Collusion may occur in several ways, typically producing the same end result – a party, often consumers, being disadvantaged in some particular manner. One of the most common forms of collusion is price fixing. This occurs when there is a small number of companies in the marketplace, commonly referred to as an oligopoly, essentially offering the same product, and agreement is made to collaborate and set a minimum price. Similarly, companies may collude by setting a maximum price for supplies that they purchase. Companies may collude to eliminate or reduce competition. A new entrant into the market may not want to enter into a collusion agreement; colluding companies may attempt to eliminate the new entrant through a buyout or reducing access to crucial business partners such as key distributors and suppliers.

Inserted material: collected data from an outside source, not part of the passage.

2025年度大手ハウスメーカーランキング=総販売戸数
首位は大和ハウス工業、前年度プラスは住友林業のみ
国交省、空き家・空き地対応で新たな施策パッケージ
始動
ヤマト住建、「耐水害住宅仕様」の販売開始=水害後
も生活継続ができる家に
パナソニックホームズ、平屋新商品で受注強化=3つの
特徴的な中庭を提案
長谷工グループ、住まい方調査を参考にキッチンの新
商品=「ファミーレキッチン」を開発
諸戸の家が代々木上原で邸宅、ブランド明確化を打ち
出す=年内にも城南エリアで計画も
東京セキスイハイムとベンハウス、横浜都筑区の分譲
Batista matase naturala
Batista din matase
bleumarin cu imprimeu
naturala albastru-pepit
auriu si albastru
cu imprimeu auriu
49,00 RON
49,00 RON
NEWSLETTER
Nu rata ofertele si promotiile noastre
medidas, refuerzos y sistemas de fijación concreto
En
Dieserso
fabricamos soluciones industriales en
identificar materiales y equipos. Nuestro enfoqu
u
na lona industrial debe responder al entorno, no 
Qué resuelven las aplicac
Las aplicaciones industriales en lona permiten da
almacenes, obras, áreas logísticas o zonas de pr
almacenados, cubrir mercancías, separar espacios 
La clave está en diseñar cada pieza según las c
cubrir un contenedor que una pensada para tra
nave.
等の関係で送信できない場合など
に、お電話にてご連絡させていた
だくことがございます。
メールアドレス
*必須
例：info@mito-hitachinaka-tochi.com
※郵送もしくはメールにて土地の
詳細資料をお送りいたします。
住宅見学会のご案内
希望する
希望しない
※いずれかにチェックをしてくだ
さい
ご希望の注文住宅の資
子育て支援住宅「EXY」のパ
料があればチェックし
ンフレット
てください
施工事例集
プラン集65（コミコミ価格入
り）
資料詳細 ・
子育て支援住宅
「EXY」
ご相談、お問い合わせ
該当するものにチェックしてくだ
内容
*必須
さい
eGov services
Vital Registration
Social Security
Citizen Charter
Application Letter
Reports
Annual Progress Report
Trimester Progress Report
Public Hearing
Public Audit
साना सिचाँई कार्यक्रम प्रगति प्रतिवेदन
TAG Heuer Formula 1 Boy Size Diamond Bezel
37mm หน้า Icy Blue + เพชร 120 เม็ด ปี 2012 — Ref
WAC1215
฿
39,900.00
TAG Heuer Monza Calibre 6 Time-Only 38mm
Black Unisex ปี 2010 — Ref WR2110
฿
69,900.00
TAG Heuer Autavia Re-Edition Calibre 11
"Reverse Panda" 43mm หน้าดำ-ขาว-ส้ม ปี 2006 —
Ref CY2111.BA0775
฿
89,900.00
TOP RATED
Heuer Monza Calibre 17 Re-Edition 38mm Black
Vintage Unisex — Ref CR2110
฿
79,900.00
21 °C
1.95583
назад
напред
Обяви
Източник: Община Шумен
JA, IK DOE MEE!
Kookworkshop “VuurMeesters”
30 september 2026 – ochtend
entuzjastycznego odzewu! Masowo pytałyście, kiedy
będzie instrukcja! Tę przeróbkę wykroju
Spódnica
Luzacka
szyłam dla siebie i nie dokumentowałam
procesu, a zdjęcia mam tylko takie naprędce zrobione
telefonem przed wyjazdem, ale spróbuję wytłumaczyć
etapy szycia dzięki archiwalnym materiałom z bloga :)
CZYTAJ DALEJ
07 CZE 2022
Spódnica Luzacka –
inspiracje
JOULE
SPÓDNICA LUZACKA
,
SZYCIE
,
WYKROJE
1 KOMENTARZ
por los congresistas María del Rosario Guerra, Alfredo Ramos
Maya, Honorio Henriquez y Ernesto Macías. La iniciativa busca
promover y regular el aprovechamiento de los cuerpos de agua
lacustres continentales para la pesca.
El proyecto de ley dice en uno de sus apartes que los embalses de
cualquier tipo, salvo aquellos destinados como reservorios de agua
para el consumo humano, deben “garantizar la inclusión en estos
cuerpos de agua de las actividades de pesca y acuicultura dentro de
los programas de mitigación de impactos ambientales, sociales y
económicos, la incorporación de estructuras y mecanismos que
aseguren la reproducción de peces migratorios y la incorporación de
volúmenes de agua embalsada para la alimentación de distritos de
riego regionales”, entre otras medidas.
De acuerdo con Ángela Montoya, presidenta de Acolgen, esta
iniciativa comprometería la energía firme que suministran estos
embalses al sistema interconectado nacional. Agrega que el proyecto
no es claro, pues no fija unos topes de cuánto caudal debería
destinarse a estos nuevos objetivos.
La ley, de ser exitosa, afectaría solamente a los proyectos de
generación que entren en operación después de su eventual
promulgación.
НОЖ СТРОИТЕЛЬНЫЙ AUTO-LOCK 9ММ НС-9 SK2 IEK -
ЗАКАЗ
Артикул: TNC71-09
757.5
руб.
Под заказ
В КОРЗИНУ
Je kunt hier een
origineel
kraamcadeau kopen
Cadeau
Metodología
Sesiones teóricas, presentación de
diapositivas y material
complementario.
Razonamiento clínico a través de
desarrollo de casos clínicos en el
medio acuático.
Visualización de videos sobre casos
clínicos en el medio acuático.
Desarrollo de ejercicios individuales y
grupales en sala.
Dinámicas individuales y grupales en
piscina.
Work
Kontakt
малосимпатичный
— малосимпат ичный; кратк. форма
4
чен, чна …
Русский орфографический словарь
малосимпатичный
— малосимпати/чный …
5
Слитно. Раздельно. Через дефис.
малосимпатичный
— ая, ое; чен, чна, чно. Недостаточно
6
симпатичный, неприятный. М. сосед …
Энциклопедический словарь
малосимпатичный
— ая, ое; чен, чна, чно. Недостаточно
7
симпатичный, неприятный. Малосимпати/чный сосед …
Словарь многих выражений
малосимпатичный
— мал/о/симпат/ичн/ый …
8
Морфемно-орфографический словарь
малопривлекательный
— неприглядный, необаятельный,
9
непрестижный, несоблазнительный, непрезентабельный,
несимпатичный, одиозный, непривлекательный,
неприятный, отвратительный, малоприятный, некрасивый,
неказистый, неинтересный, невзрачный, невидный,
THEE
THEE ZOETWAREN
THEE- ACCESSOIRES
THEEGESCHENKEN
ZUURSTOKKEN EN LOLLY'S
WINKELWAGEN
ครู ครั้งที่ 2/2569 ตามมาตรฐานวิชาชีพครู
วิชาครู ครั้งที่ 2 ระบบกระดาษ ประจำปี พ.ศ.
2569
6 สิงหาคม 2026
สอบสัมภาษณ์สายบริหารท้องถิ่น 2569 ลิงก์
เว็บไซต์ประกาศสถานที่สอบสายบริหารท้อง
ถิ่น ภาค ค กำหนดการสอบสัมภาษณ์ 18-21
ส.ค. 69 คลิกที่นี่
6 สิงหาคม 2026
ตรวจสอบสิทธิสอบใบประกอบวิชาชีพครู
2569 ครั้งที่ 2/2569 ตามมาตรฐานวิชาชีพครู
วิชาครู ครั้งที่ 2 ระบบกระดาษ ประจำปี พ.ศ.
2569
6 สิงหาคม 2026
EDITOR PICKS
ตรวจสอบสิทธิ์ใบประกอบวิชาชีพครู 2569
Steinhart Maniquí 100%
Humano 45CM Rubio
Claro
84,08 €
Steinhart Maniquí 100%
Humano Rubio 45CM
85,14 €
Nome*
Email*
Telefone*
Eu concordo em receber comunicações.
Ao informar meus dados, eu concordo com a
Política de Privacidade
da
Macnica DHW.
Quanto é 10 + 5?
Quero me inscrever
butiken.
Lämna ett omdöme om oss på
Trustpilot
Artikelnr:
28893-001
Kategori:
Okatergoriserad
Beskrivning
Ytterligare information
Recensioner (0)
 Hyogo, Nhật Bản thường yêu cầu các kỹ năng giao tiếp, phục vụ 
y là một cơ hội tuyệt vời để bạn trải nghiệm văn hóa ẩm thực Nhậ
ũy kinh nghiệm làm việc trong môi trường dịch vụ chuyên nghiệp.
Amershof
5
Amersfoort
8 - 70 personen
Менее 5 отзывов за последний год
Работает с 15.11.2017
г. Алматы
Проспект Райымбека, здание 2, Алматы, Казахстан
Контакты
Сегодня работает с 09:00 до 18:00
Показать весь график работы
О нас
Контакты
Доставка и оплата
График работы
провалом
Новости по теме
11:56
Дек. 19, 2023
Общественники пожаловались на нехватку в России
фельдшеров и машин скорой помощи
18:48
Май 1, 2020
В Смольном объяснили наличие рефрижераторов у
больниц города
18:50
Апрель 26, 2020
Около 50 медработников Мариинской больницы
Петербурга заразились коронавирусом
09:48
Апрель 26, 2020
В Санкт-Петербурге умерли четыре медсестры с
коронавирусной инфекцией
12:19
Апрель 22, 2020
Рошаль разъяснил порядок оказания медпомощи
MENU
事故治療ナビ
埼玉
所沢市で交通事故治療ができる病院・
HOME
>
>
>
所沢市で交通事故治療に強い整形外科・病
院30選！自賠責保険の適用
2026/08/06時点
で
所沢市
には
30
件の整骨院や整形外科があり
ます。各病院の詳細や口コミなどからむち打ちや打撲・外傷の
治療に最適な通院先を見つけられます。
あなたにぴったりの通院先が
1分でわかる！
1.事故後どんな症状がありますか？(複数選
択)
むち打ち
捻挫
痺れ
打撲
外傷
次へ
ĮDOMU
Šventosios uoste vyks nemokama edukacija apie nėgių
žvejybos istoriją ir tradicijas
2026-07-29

Collusion can occur through companies synchronizing their advertising campaigns; companies may prefer to limit consumers’ knowledge about a product or service in an attempt to prevent product and price comparisons.

Factors That Deter Collusion

The biggest deterrent against collusion in the United States is that it is an illegal practice; antitrust laws aim to prevent collusion between companies. It is extremely difficult to coordinate a collusion agreement, let alone execute one. This is particularly true if there are a large number of companies involved, especially in a heightened regulatory environment. Defection is another key deterrent of collusion. A company that initially agrees to take part in a collusion agreement may defect and undercut the profits of the remaining members. Additionally, the company that defects may act as a whistleblower and report the collusion to the appropriate authorities.